Holy crap, A set month!?!?!?! Lol sweet, can't wait


----------



## Vipera (Mar 14, 2014)

Will we get 18+ protagonists this time?


----------



## the_randomizer (Mar 14, 2014)

Vipera said:


> Will we get 18+ protagonists this time?


 

And a company who can actually make a decent English dub?


----------



## Gahars (Mar 14, 2014)

Maybe American Sailor Moon will finally have a chance!


----------



## Hyro-Sama (Mar 14, 2014)

WEABOO!


----------



## Warrior522 (Mar 14, 2014)

Damn theme's stuck in my head again. Joy.

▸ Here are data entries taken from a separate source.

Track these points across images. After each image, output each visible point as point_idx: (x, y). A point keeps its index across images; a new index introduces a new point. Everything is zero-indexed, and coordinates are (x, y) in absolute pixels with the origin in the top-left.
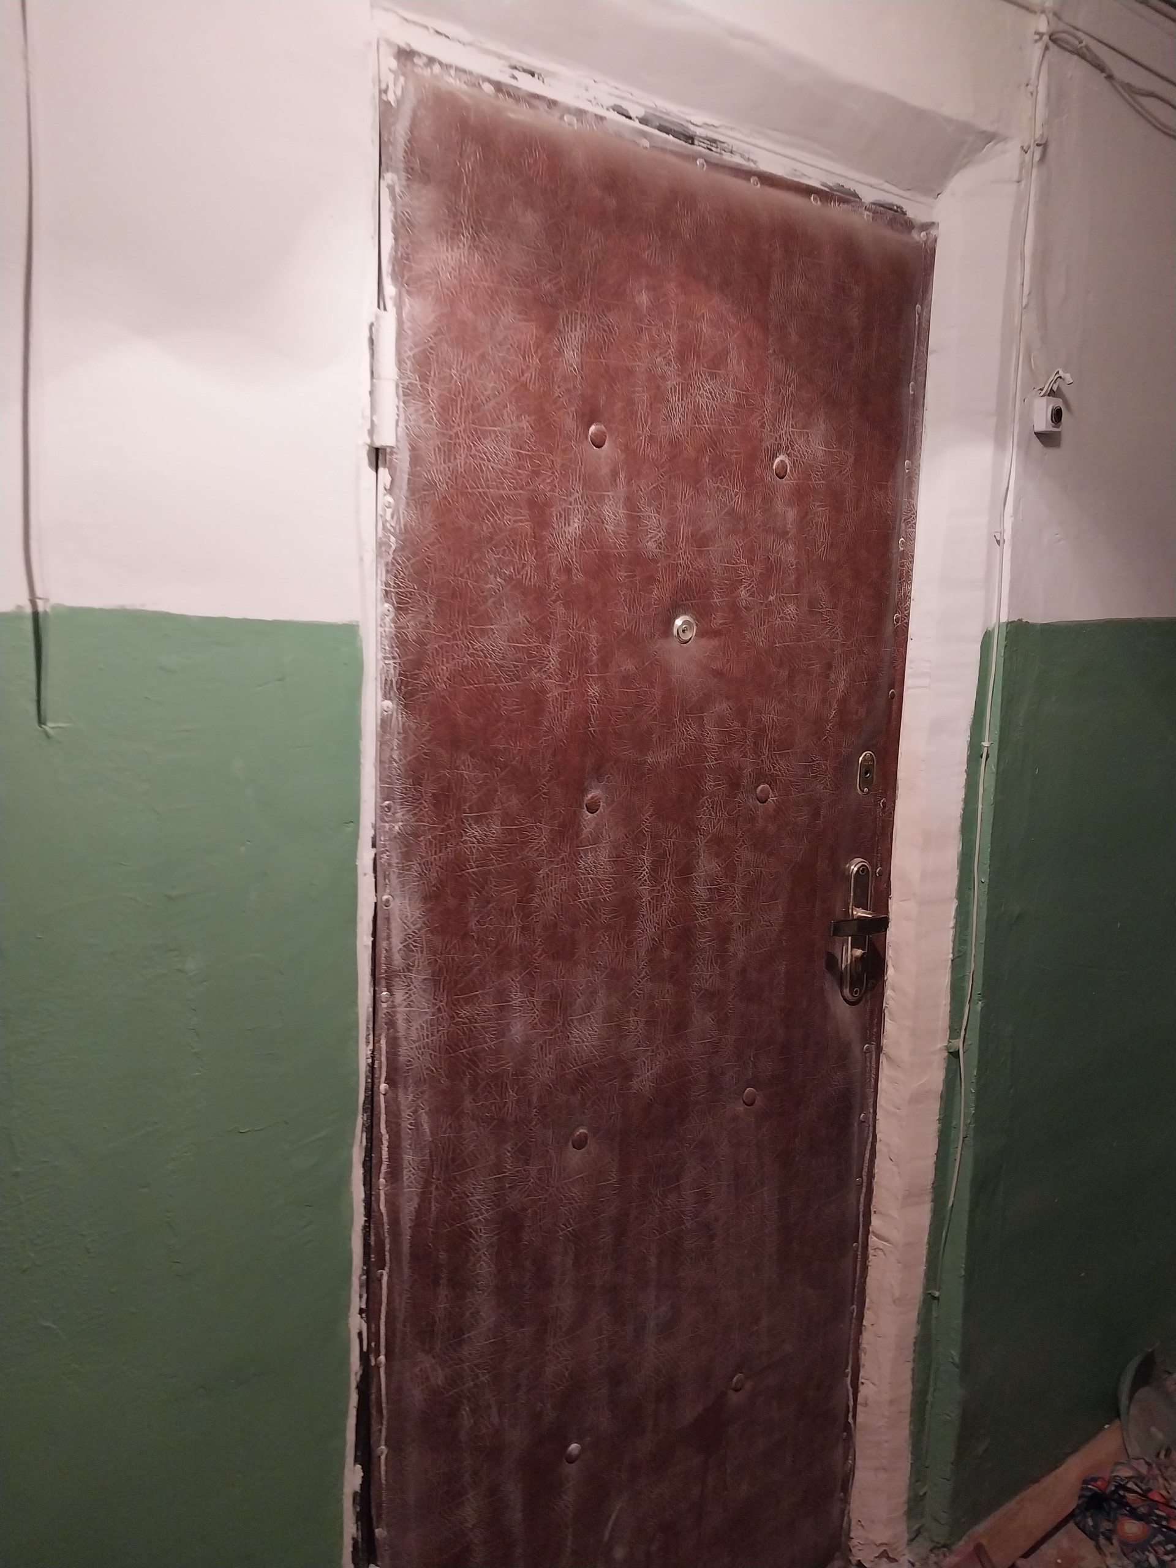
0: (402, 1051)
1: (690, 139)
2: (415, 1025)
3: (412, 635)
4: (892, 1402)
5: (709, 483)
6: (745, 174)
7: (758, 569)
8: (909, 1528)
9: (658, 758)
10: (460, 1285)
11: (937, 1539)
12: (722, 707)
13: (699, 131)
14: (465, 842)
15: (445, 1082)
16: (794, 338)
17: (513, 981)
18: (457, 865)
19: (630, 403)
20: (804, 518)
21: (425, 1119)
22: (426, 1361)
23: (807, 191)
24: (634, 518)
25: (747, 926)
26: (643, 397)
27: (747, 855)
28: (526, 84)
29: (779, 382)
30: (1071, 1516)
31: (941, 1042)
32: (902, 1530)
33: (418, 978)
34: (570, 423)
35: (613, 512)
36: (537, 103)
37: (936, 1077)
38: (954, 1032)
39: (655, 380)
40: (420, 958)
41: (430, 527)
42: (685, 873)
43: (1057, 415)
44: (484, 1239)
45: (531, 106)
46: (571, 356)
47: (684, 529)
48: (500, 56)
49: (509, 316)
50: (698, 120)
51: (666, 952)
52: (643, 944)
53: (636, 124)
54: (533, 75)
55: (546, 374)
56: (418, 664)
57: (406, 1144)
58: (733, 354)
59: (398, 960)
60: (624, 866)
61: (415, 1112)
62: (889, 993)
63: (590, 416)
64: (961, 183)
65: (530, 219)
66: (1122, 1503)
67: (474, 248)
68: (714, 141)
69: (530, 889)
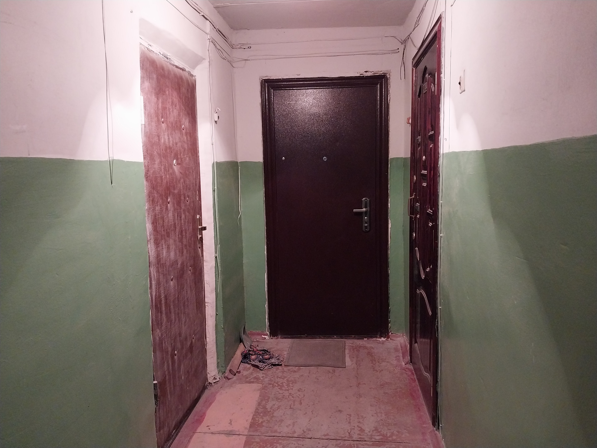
0: (151, 258)
1: (167, 58)
2: (152, 252)
3: (147, 165)
4: (213, 340)
5: (176, 131)
6: (174, 65)
7: (183, 150)
8: (218, 370)
9: (176, 191)
10: (161, 312)
11: (223, 371)
12: (182, 180)
13: (168, 57)
14: (156, 211)
15: (157, 265)
16: (183, 100)
17: (163, 241)
18: (155, 216)
19: (167, 114)
20: (187, 138)
21: (155, 273)
22: (158, 331)
23: (181, 69)
24: (169, 139)
25: (188, 229)
26: (168, 113)
27: (187, 214)
28: (150, 48)
29: (182, 110)
30: (241, 361)
31: (213, 255)
32: (216, 371)
33: (152, 241)
34: (160, 118)
35: (166, 137)
36: (151, 51)
37: (213, 263)
38: (216, 253)
39: (169, 109)
40: (152, 237)
41: (148, 141)
42: (181, 217)
43: (218, 117)
44: (163, 302)
45: (151, 52)
46: (160, 105)
47: (174, 141)
48: (147, 43)
49: (153, 97)
50: (169, 55)
51: (180, 236)
52: (177, 234)
53: (162, 55)
54: (150, 46)
55: (158, 108)
56: (148, 171)
57: (153, 279)
58: (177, 104)
59: (149, 238)
60: (174, 215)
61: (154, 272)
62: (203, 245)
63: (162, 117)
64: (199, 67)
65: (155, 76)
66: (250, 354)
67: (149, 82)
68: (170, 59)
69: (164, 221)
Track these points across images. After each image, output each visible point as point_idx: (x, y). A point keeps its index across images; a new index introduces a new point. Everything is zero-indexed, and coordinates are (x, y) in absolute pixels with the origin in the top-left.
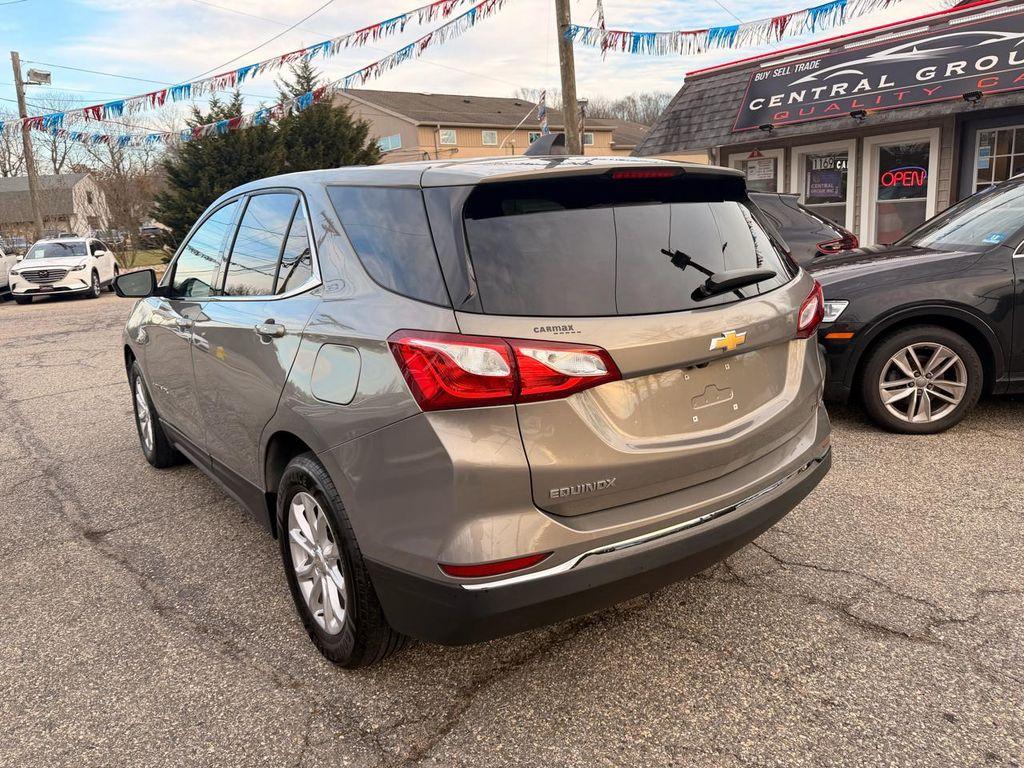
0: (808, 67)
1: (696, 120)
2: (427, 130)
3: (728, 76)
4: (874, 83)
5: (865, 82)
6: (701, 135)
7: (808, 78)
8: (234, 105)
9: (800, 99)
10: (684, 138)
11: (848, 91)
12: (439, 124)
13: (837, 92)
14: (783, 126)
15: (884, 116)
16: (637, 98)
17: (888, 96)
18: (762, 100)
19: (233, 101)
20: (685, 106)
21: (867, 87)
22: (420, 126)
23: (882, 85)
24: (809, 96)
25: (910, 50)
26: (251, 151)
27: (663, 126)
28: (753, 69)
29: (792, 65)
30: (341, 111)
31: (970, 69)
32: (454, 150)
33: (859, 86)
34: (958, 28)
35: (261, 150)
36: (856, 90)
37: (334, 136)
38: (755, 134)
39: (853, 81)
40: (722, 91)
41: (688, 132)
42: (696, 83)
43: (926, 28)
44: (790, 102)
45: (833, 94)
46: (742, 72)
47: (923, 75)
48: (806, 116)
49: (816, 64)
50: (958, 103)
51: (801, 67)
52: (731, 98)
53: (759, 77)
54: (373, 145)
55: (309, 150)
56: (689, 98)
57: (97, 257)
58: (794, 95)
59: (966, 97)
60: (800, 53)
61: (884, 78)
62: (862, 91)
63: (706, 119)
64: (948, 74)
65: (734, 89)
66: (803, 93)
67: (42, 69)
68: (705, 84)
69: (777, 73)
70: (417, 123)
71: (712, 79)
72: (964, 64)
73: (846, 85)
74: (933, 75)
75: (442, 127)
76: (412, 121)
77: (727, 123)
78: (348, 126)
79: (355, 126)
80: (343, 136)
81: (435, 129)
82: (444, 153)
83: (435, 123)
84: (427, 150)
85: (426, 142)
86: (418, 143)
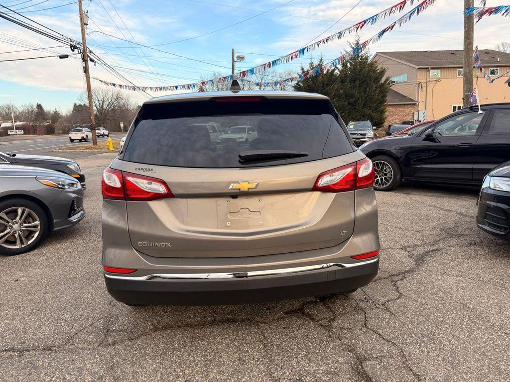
2: (424, 70)
8: (319, 64)
12: (430, 67)
19: (319, 63)
22: (419, 68)
26: (323, 86)
32: (438, 81)
35: (328, 85)
37: (366, 77)
55: (352, 84)
57: (250, 134)
67: (241, 55)
70: (417, 67)
75: (432, 68)
76: (415, 66)
78: (374, 71)
79: (379, 71)
81: (428, 70)
82: (432, 82)
83: (428, 67)
84: (421, 81)
85: (421, 77)
86: (416, 78)
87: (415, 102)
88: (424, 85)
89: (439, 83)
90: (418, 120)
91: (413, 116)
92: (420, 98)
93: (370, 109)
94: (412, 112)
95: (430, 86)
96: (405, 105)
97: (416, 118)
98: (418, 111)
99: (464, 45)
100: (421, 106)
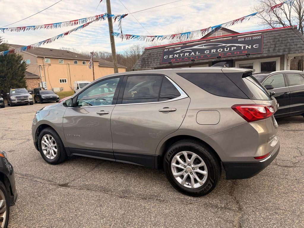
0: (178, 48)
1: (150, 60)
2: (41, 58)
3: (157, 49)
4: (195, 53)
5: (193, 53)
6: (152, 64)
7: (178, 51)
9: (177, 56)
10: (147, 65)
11: (189, 55)
12: (44, 57)
13: (186, 55)
14: (174, 63)
15: (199, 61)
16: (98, 53)
17: (199, 56)
18: (167, 56)
20: (146, 57)
21: (194, 54)
23: (197, 54)
24: (179, 56)
25: (202, 46)
27: (141, 61)
28: (163, 48)
29: (174, 48)
30: (13, 51)
31: (217, 51)
32: (50, 65)
33: (192, 54)
34: (213, 42)
36: (191, 55)
37: (10, 59)
38: (167, 65)
39: (190, 53)
40: (156, 53)
41: (148, 63)
42: (148, 51)
43: (205, 41)
44: (175, 57)
45: (185, 55)
46: (160, 49)
47: (206, 52)
48: (180, 61)
49: (180, 48)
50: (215, 59)
51: (176, 49)
52: (158, 55)
53: (165, 50)
54: (24, 62)
56: (147, 54)
58: (175, 55)
59: (218, 57)
60: (175, 45)
61: (197, 52)
62: (192, 55)
63: (152, 60)
64: (212, 52)
65: (159, 53)
66: (178, 55)
68: (150, 51)
69: (170, 50)
70: (37, 56)
71: (152, 50)
72: (215, 50)
73: (188, 54)
74: (209, 52)
75: (45, 58)
76: (35, 55)
77: (159, 61)
78: (15, 56)
79: (17, 56)
80: (14, 59)
81: (43, 58)
82: (46, 66)
83: (43, 56)
84: (41, 64)
85: (40, 62)
86: (37, 62)
87: (39, 77)
88: (43, 67)
89: (50, 66)
90: (42, 88)
91: (39, 85)
92: (42, 74)
93: (16, 81)
94: (38, 83)
95: (46, 68)
96: (33, 78)
97: (41, 86)
98: (42, 82)
99: (112, 50)
100: (43, 79)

Either way, this will be fun, especially on /a/.


----------



## Ericthegreat (Mar 14, 2014)

So this is a reboot of the series right? Not really a sailor moon fan (cept that dam song) but I might get it for my sisters.


----------



## Deleted User (Mar 14, 2014)

awesome cant wait


----------



## AsPika2219 (Mar 16, 2014)

Yahoo! My favorites anime is back!!! I will waiting for this! 

*UPDATE!!!*

The title of newest Sailor Moon 2014 is *Sailor Moon Crystal*! Information are here!

http://en.rocketnews24.com/2014/03/...take-a-stylistic-cue-from-the-original-manga/


----------



## MrEl (Apr 18, 2014)

Moon Crystal Power!!!!!!!
OMG, I remember watching these when I was a little kid.

They're so much prettier with retouch


----------